For example, on January 9 last year, the wealthy trial lawyer gave a speech at the taxpayer-funded University of California at Davis. He charged $55,000 to speak to an audience of 1,787, or nearly $31 per member. It was the highest speaking fee he charged of the nine speeches he made last year at colleges and universities. The topic of his speech? Poverty.
Last year, Mr. Edwards was paid $479,512 as an adviser to a New York-based hedge fund, Fortress Investment Group. Normally this would not be a problem except, as the Washington Post pointed out on May 17, “Fortress owned offshore funds that served as tax havens for investors and … the firm’s portfolio included subprime lenders, which provide high-risk loans that often target minorities. As a candidate, Edwards has railed against both practices.”
Indeed, John Edwards, who is running for president, held more than $7.5 million in investments with Fortress in addition to his salary.
Publicly, John Edwards is not a big fan of Wal-Mart. In fact, last August 4, the presidential candidate delivered a speech during which he complained “We want every single consumer in America, every person in America, to know that if they walk into a Wal-Mart, that first of all their tax dollars are subsidizing Wal-Mart employees. Their tax dollars are helping provide health care for Wal-Mart employees, because Wal-Mart’s not doing it. Their tax dollars are going to provide housing and food stamps for Wal-Mart employees. What is wrong with this picture?”
A little over three months later, on November 15, a staff person attempted to obtain a Sony PlayStation3 on behalf of John Edwards’ family – from a Wal-Mart in Raleigh, North Carolina.
That same evening, Edwards reportedly told a homespun story to participants of a United Food and Commercial Workers gathering about how his son had chided a fellow student for purchasing shoes at Wal-Mart.
Now, John Edwards is perhaps most famous about his lamentation over the existence of “Two Americas” — the privileged and the non-privileged.

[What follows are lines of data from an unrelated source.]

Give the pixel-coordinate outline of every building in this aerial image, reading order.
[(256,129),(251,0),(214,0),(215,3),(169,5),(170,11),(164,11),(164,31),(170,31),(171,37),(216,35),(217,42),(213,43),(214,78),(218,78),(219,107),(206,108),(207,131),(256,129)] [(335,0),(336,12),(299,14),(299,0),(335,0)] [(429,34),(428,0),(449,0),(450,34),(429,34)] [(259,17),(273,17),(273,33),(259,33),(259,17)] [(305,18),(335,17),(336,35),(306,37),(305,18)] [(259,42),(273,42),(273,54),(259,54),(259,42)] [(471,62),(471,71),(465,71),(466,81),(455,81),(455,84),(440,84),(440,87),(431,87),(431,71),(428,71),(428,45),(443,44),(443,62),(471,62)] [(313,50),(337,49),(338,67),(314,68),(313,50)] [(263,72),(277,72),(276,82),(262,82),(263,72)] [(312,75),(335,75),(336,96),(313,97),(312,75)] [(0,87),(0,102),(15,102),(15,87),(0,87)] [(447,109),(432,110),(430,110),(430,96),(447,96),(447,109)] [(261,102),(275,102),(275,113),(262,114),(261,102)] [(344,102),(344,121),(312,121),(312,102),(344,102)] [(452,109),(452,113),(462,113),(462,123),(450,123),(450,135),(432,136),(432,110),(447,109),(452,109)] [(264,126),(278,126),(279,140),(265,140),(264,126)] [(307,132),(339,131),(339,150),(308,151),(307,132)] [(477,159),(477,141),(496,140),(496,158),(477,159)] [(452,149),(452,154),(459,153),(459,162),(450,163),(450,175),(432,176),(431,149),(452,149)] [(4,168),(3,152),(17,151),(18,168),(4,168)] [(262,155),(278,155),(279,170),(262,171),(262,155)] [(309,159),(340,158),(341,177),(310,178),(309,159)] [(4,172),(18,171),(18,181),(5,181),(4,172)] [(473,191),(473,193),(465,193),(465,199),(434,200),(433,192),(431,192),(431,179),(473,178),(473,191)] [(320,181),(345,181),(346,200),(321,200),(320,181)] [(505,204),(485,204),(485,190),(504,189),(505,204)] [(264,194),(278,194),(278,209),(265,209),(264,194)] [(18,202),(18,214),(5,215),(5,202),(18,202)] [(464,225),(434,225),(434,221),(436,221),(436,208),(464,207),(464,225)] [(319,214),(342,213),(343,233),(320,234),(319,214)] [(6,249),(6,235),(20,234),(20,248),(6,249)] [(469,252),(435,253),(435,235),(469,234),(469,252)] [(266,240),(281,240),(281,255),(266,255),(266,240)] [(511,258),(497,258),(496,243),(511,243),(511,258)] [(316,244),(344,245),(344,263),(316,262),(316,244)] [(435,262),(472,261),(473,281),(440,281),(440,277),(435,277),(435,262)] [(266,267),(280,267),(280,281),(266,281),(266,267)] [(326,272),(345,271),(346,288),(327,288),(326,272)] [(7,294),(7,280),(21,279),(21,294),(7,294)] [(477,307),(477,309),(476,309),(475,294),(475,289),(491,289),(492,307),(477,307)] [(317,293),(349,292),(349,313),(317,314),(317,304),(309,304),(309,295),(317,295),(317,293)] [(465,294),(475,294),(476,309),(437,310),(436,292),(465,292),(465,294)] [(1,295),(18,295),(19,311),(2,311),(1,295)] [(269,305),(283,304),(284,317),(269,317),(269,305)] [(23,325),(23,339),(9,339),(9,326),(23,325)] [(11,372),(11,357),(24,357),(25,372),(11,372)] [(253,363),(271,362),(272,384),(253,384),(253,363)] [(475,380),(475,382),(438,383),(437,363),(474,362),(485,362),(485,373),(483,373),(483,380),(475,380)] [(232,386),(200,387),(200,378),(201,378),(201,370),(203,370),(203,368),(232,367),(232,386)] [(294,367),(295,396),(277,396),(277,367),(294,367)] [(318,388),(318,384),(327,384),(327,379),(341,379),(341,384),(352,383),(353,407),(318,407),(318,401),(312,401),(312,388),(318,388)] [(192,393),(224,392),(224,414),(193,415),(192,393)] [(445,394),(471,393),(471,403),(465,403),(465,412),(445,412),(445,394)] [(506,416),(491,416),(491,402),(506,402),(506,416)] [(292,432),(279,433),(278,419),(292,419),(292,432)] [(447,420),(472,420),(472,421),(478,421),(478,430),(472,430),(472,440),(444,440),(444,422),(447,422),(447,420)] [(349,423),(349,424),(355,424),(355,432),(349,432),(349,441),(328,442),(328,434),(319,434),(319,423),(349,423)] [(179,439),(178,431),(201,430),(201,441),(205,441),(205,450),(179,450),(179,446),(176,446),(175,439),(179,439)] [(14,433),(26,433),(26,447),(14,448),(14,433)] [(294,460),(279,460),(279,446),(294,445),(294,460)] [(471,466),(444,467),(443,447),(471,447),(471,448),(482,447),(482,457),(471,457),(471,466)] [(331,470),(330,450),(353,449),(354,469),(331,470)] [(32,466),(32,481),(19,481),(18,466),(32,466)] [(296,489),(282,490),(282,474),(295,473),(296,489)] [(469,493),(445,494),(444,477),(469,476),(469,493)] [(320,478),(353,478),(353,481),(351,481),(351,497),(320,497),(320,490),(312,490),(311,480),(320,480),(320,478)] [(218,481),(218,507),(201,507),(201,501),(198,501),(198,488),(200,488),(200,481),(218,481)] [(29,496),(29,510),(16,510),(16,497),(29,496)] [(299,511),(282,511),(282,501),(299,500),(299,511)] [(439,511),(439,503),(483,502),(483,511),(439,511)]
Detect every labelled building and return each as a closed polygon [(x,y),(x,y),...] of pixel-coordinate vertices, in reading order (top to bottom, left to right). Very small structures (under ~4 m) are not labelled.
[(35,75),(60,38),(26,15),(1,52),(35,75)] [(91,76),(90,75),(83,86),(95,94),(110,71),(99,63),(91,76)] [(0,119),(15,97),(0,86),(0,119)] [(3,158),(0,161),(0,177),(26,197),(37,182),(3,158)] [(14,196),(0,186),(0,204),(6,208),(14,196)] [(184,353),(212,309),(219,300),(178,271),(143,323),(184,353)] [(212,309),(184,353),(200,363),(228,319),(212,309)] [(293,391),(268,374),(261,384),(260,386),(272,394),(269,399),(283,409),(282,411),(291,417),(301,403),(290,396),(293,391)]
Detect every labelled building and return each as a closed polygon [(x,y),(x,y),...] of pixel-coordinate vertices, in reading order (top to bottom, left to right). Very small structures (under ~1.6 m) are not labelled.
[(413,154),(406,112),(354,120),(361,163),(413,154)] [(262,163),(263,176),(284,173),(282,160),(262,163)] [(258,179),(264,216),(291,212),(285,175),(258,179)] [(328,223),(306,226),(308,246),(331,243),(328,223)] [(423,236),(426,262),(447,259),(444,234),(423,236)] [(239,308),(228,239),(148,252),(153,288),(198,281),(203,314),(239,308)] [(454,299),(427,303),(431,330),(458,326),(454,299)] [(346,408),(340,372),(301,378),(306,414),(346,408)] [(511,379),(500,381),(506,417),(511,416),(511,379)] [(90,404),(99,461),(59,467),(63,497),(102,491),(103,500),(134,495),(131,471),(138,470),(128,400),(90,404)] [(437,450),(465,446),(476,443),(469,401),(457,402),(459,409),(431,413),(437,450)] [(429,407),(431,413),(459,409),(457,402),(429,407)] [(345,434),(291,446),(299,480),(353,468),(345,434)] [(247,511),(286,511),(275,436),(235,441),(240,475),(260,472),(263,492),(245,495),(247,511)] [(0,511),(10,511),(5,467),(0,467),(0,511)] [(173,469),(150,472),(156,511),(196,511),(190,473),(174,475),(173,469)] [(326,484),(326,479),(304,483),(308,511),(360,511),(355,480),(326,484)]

But we were informed just last month by the Charlotte Observer that Elizabeth Edwards, wife of the presidential candidate, is “scared of the ‘rabid, rabid Republican’ who owns property across the street from her Orange County home — and she doesn’t want her kids going near the gun-toting neighbor.”
The neighbor, Monty Johnson, remarked “I thought he was supposed to be for the poor people. But does he ever socialize with any poor people? He doesn’t speak to me.”
Just the month before, the perfectly-coiffed John Edwards invoked the name of Jesus in denouncing American greed, noting that “I think that Jesus would be disappointed in our ignoring the plight of those around us who are suffering and our focus on our own selfish short-term needs. I think he would be appalled, actually.”
While I agree completely with his words, John Edwards isn’t one to talk. You see, in January, the Carolina Journal disclosed the particulars of the Edwards’ new home, describing it as “28,200 square feet of connected space. The main house is 10,400 square feet and has two garages. The recreation building, a red, barn-like building containing 15,600 square feet, is connected to the house by a closed-in and roofed structure of varying widths and elevations that totals 2,200 square feet.”
John Edwards, who denounces our own selfish short-term needs, will enjoy a recreation room that “contains a basketball court, a squash court, two stages, a bedroom, kitchen, bathrooms, swimming pool, a four-story tower, and a room designated ‘John’s Lounge.’”
Back to Wal-Mart, John Edwards spent an hour at a Barnes & Noble in Manchester, Iowa last November 27 to promote his new book. Having previously noted that “Wal-Mart makes plenty of money. They need to pay their people well,” it is odd that the presidential candidate would choose Barnes & Noble to promote his book. According to the Union Leader, “The Barnes & Noble where Edwards will hawk his book pays $7 an hour to start. The Wal-Mart that sits just yards away pays $7.50 an hour.”
And we didn’t even get to the $400 haircut John Edwards recently sat through, but by now, you get the full picture of John Edwards’ hypocrisy.
John Edwards claims to feel bad about the existence of two Americas, and says he cares deeply for those in poverty. Perhaps he does, but John Edwards is as far removed from poverty as I am from liberalism.
There is nothing wrong with getting rich and living rich. However, it is the height of hypocrisy to live rich while lecturing the rest of us on our focus on selfish short-term needs. But John Edwards is a liberal who is more interested in attaining political power than setting a good example.
Whether it is rich liberals with exorbitant lifestyles lecturing the rest of us on saving the planet by trimming our energy use, or lecturing us about the immorality of greed as they greedily pursue wealth, liberals have two sets of rules for society: one for them and one for the masses. Liberals love telling the rest of us how to live, but it’s not enough to listen to what they say. You also have to watch what they do.